Mount Lavinia Science College (විද්‍යා විද්‍යාලය) is a national school in the Piliyandala Zone, Sri Lanka. The school has risen to fame within a span of 40 years.

History

At the request of Poojya Mapalagama Vipulasara Himi of Rathmalana Paramadhammachethiya Pirivena, in 1977 the school was declared open by the Minister of Education, Al Haj Badl-ud-Din, as “Sri Sadhissara Maha Vidyalaya”. The first principal was L. P. Wijesundara. The school received the approval to teach science and commerce streams for grades 10 and 11.

In 1982, due to the influence of the Minister of Education, Ranil Wickramasinghe and Rathmalana Electorate parliament member Lalith Athulathmudali, the “Hena Para primary school” was joined with “Sri Sadhissara Maha Vidyalaya” creating a new school, South Colombo Science College.

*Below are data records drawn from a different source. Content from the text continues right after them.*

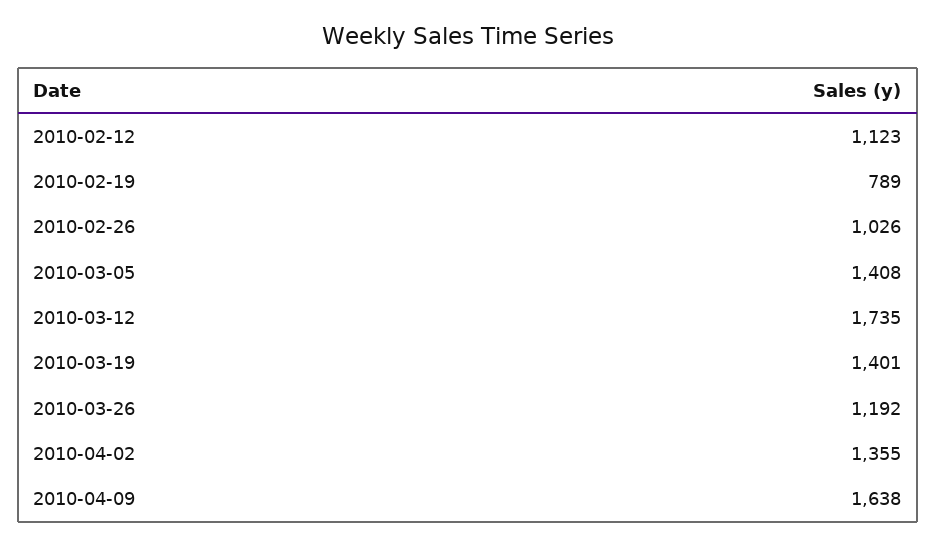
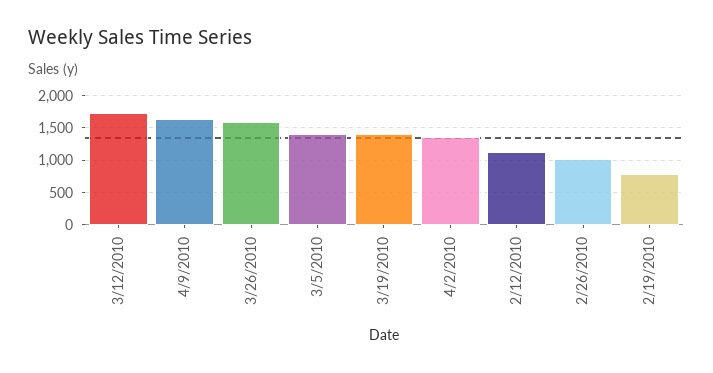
  {
    "2010-02-12": 1123,
    "2010-02-19": 789,
    "2010-02-26": 1026,
    "2010-03-05": 1408,
    "2010-03-12": 1735,
    "2010-03-19": 1401,
-   "2010-03-26": 1192,
+   "2010-03-26": 1600,
    "2010-04-02": 1355,
    "2010-04-09": 1638
  }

Prof. L. A. Vitharana assumed duties as the first principal of the Science College. Vitharana was able to increase the number of students to 750. He was the pioneer of the school flag and the college song. During his tenure extracurricular activities of the college reached national level.

Past principals

 L. P. Wijesundara
 Prof. L. A. Vitharana
 K. K. Wijepala
 R.N.Edissooriya
 Kithsiri Samarasinghe
 P. D. Dahanayake
 Gamini Sisil Silva
 M. T. Tuder
 H. M. S. K. Kodikara
 Ananda Nagasinghe
 Dayarathna Bandara
 D. B. Peramuna

Houses

There are four houses at the college, students are allocated to them according to their admission number. The houses are: Faraday,Darwin and Luvi

Sports

Rugby
In 2015 Science College won the Milo President's Trophy Knockout Tournament for the first time, after they defeated Isipathana College, 21–18 in the final.